:: SOURCE MATERIAL ::

▼

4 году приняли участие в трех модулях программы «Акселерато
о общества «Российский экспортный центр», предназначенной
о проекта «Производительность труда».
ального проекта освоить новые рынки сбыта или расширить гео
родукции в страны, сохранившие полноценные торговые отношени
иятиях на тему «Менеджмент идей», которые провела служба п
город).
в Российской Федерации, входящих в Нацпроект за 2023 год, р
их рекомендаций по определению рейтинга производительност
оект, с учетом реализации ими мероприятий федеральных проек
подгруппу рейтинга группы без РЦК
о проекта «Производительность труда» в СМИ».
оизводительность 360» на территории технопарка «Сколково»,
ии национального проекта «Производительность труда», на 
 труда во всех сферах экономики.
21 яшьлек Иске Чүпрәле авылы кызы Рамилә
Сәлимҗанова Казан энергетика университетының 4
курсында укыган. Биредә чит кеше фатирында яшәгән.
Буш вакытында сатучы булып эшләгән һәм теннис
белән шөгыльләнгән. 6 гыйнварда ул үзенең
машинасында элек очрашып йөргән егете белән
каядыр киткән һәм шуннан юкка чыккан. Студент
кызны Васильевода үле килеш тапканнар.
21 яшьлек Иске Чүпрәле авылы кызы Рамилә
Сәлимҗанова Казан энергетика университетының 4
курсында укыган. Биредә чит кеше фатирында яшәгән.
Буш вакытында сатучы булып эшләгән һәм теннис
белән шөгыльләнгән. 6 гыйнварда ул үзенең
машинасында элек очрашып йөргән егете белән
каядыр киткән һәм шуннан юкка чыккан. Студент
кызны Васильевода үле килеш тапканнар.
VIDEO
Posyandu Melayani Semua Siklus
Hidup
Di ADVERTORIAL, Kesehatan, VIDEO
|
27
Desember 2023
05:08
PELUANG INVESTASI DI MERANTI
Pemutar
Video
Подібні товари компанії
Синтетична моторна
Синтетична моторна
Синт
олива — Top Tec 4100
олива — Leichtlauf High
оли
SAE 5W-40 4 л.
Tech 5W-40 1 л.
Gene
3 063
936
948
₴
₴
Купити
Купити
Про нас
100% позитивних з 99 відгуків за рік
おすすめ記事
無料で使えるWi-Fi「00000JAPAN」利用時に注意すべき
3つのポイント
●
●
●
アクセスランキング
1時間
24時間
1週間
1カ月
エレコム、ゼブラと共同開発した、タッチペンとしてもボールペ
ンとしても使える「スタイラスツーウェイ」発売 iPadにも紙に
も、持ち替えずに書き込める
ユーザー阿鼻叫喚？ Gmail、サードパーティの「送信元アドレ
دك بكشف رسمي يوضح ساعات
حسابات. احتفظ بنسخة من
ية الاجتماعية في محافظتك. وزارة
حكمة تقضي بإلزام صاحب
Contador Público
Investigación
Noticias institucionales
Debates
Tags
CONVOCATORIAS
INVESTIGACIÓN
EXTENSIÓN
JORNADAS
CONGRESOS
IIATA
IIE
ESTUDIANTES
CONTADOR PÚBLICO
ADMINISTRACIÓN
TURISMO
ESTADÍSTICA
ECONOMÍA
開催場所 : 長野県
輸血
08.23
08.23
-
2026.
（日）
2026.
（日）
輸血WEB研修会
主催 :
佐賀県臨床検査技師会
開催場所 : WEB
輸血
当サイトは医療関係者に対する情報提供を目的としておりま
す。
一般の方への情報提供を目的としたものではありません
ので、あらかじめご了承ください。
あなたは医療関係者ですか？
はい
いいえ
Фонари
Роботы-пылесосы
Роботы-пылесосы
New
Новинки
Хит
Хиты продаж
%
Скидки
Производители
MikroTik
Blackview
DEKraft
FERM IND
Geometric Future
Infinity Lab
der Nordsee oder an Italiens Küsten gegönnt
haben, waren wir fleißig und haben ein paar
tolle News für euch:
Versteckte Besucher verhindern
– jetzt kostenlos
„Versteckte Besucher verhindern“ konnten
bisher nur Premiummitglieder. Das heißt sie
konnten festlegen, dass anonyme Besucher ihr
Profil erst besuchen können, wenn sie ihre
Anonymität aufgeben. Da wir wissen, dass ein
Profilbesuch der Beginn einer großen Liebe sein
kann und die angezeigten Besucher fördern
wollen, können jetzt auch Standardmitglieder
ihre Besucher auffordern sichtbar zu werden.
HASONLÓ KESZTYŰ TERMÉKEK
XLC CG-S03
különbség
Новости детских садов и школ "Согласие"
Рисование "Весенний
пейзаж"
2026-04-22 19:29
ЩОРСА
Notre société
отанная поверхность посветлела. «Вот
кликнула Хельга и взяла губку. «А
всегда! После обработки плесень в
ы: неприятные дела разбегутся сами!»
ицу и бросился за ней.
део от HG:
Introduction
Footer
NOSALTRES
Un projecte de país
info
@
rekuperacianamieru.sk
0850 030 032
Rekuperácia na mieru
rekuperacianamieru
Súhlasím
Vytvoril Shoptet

▲

:: GOAL OF THE EXERCISE ::
Please return, unchanged, every line from the start of the items through the line that contains "エレコム、ゼブラと共同開発した、タッチペンとしてもボールペ", with both ends included.

:: RESPONSE AREA ::
4 году приняли участие в трех модулях программы «Акселерато
о общества «Российский экспортный центр», предназначенной
о проекта «Производительность труда».
ального проекта освоить новые рынки сбыта или расширить гео
родукции в страны, сохранившие полноценные торговые отношени
иятиях на тему «Менеджмент идей», которые провела служба п
город).
в Российской Федерации, входящих в Нацпроект за 2023 год, р
их рекомендаций по определению рейтинга производительност
оект, с учетом реализации ими мероприятий федеральных проек
подгруппу рейтинга группы без РЦК
о проекта «Производительность труда» в СМИ».
оизводительность 360» на территории технопарка «Сколково»,
ии национального проекта «Производительность труда», на 
 труда во всех сферах экономики.
21 яшьлек Иске Чүпрәле авылы кызы Рамилә
Сәлимҗанова Казан энергетика университетының 4
курсында укыган. Биредә чит кеше фатирында яшәгән.
Буш вакытында сатучы булып эшләгән һәм теннис
белән шөгыльләнгән. 6 гыйнварда ул үзенең
машинасында элек очрашып йөргән егете белән
каядыр киткән һәм шуннан юкка чыккан. Студент
кызны Васильевода үле килеш тапканнар.
21 яшьлек Иске Чүпрәле авылы кызы Рамилә
Сәлимҗанова Казан энергетика университетының 4
курсында укыган. Биредә чит кеше фатирында яшәгән.
Буш вакытында сатучы булып эшләгән һәм теннис
белән шөгыльләнгән. 6 гыйнварда ул үзенең
машинасында элек очрашып йөргән егете белән
каядыр киткән һәм шуннан юкка чыккан. Студент
кызны Васильевода үле килеш тапканнар.
VIDEO
Posyandu Melayani Semua Siklus
Hidup
Di ADVERTORIAL, Kesehatan, VIDEO
|
27
Desember 2023
05:08
PELUANG INVESTASI DI MERANTI
Pemutar
Video
Подібні товари компанії
Синтетична моторна
Синтетична моторна
Синт
олива — Top Tec 4100
олива — Leichtlauf High
оли
SAE 5W-40 4 л.
Tech 5W-40 1 л.
Gene
3 063
936
948
₴
₴
Купити
Купити
Про нас
100% позитивних з 99 відгуків за рік
おすすめ記事
無料で使えるWi-Fi「00000JAPAN」利用時に注意すべき
3つのポイント
●
●
●
アクセスランキング
1時間
24時間
1週間
1カ月
エレコム、ゼブラと共同開発した、タッチペンとしてもボールペ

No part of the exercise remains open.